Kyle Casciaro (born 2 December 1987) is a Gibraltarian footballer who plays for Lynx, and the Gibraltar national team, where he plays as a winger or forward.

==Club career==
Casciaro came through the ranks of Lincoln Red Imps with brothers Ryan and Lee, becoming ever present in the dominant Red Imps team that won 6 of its 14 consecutive league titles from 2010 to 2016. After suffering a serious injury in summer 2017, he retired from football. However, in January 2018 he came out of retirement, re-joining Lincoln while joining FC Olympique 13 on loan for the rest of the season, in order to regain match fitness. He announced his departure from Lincoln again on Twitter, in June 2019.

==International career==
Casciaro made his international debut with Gibraltar on 19 November 2013 in a 0–0 home draw with Slovakia.
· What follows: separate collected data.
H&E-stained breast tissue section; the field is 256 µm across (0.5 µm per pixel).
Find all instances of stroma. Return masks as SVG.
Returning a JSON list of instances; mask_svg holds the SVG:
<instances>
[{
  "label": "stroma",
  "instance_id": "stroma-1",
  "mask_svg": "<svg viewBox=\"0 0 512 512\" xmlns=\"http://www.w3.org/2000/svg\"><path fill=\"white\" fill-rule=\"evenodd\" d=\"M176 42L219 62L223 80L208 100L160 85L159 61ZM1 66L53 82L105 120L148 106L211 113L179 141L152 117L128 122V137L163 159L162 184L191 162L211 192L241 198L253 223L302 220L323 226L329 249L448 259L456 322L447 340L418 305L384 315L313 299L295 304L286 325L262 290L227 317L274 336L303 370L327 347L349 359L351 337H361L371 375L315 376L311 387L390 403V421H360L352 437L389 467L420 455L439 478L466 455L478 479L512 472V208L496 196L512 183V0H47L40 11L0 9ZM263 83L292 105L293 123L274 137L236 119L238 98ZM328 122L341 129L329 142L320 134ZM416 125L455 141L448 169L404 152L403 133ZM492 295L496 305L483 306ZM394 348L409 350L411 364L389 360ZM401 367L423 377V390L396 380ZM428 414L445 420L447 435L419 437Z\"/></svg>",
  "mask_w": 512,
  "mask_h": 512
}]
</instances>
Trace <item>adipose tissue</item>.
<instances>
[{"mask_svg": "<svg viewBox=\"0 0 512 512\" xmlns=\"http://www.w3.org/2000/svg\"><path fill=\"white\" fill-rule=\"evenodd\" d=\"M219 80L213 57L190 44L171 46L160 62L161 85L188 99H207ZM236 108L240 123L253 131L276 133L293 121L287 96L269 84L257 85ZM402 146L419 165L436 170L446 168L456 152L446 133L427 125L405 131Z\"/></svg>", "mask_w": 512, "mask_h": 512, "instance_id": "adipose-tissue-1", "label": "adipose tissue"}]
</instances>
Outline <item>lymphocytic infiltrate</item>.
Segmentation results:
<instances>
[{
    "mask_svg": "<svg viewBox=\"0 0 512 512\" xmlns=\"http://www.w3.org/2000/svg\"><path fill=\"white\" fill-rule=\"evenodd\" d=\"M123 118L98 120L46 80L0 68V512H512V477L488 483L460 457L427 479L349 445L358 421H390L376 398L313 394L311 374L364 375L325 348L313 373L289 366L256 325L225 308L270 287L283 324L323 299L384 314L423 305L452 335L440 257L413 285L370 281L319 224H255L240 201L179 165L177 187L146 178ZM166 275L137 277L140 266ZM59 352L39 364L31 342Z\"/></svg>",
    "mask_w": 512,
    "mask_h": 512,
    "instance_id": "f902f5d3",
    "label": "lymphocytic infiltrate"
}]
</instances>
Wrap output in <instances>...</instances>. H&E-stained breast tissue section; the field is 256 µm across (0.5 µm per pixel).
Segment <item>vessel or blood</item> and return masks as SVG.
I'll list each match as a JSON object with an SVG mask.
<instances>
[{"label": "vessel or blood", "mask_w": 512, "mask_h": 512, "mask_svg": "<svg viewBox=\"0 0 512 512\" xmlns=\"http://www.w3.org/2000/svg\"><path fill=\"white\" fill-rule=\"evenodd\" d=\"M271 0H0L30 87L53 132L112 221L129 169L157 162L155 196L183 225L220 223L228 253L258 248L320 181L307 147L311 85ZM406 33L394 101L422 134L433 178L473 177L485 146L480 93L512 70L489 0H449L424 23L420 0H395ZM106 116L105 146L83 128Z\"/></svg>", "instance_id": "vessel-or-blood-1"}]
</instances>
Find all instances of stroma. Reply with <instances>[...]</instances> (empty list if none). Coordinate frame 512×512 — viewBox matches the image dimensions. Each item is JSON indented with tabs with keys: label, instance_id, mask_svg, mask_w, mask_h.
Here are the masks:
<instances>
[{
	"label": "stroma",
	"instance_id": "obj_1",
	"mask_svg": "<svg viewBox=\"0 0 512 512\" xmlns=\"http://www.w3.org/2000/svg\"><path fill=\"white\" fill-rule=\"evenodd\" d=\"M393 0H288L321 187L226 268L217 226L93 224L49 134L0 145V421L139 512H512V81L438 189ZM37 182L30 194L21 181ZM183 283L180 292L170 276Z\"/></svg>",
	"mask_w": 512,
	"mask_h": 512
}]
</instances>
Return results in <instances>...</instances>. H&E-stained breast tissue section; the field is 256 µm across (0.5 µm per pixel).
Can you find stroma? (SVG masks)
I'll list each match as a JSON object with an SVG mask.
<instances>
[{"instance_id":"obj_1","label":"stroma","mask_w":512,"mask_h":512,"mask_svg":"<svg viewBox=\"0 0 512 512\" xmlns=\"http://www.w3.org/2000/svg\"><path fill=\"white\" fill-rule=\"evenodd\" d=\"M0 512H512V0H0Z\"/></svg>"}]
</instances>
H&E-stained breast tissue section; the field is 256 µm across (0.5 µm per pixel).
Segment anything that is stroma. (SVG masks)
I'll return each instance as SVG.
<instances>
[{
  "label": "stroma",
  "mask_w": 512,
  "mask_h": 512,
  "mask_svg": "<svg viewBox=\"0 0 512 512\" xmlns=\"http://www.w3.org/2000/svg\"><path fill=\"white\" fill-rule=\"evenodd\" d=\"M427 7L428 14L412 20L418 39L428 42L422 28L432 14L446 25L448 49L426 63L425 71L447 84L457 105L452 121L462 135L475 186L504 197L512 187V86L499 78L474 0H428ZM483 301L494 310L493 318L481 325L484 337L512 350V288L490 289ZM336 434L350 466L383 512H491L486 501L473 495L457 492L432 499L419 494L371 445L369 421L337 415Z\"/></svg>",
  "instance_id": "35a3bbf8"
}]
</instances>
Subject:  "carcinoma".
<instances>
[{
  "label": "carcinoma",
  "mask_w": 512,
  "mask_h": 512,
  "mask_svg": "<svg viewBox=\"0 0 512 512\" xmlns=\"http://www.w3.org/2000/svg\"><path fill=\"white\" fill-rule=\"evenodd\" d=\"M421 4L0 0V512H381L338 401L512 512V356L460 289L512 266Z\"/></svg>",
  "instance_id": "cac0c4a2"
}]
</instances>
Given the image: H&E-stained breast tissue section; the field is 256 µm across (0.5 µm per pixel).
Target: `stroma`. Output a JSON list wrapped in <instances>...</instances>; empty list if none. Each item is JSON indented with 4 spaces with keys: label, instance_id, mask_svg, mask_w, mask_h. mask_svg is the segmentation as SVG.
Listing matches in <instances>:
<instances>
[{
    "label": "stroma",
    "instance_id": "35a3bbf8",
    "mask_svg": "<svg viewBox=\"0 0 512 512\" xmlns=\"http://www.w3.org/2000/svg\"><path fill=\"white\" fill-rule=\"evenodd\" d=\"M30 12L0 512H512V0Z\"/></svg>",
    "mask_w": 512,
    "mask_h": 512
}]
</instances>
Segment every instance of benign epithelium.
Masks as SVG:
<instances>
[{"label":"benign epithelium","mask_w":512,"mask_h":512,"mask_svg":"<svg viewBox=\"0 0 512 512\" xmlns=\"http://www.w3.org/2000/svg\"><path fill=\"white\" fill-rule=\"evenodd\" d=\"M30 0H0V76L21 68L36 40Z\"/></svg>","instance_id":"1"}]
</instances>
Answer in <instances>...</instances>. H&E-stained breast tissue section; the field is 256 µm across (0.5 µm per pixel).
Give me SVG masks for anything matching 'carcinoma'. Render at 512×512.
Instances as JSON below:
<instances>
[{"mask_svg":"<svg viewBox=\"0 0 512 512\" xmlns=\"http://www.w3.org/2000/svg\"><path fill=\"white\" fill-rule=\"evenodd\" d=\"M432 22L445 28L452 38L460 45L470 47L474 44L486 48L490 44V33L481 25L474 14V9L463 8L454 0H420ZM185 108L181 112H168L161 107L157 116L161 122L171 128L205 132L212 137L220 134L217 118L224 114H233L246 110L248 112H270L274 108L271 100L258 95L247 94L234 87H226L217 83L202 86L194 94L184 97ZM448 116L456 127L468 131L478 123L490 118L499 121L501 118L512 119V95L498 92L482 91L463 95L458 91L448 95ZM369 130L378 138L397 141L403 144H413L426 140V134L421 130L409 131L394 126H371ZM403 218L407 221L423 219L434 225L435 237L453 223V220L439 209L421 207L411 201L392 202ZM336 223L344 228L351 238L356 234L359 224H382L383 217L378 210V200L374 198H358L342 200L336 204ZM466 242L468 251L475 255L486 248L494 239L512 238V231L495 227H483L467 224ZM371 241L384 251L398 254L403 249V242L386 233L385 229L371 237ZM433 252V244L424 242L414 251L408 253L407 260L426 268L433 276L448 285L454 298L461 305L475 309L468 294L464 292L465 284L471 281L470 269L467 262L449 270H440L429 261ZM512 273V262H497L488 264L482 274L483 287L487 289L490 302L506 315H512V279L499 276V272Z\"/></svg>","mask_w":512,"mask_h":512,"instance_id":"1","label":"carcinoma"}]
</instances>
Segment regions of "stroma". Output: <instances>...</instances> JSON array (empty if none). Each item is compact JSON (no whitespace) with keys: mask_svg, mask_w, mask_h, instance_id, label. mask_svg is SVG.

This was Gibraltar's first game since being admitted to UEFA He was the first Gibraltarian footballer to score a winning goal at senior international level since joining UEFA, having struck against Malta in June 2014.

===International goals===

| # | Date | Venue | Cap | Opponent | Score | Result | Competition | Source |
|---|---|---|---|---|---|---|---|---|
| 1 | 4 June 2014 | Estádio Algarve, Faro, Portugal | 5 | Malta | 1–0 | 1–0 | Friendly |  |

===International career statistics===

Gibraltar national team
| Year | Apps | Goals |
| 2013 | 1 | 0 |
| 2014 | 7 | 1 |
| 2015 | 6 | 0 |
| 2016 | 7 | 0 |
| 2017 | 2 | 0 |
| 2018 | 1 | 0 |
| 2020 | 2 | 0 |
| Total | 26 | 1 |

==Personal life==
Casciaro works as a shipping agent at in Gibraltar. His brothers Lee and Ryan have also played with Gibraltar's national side.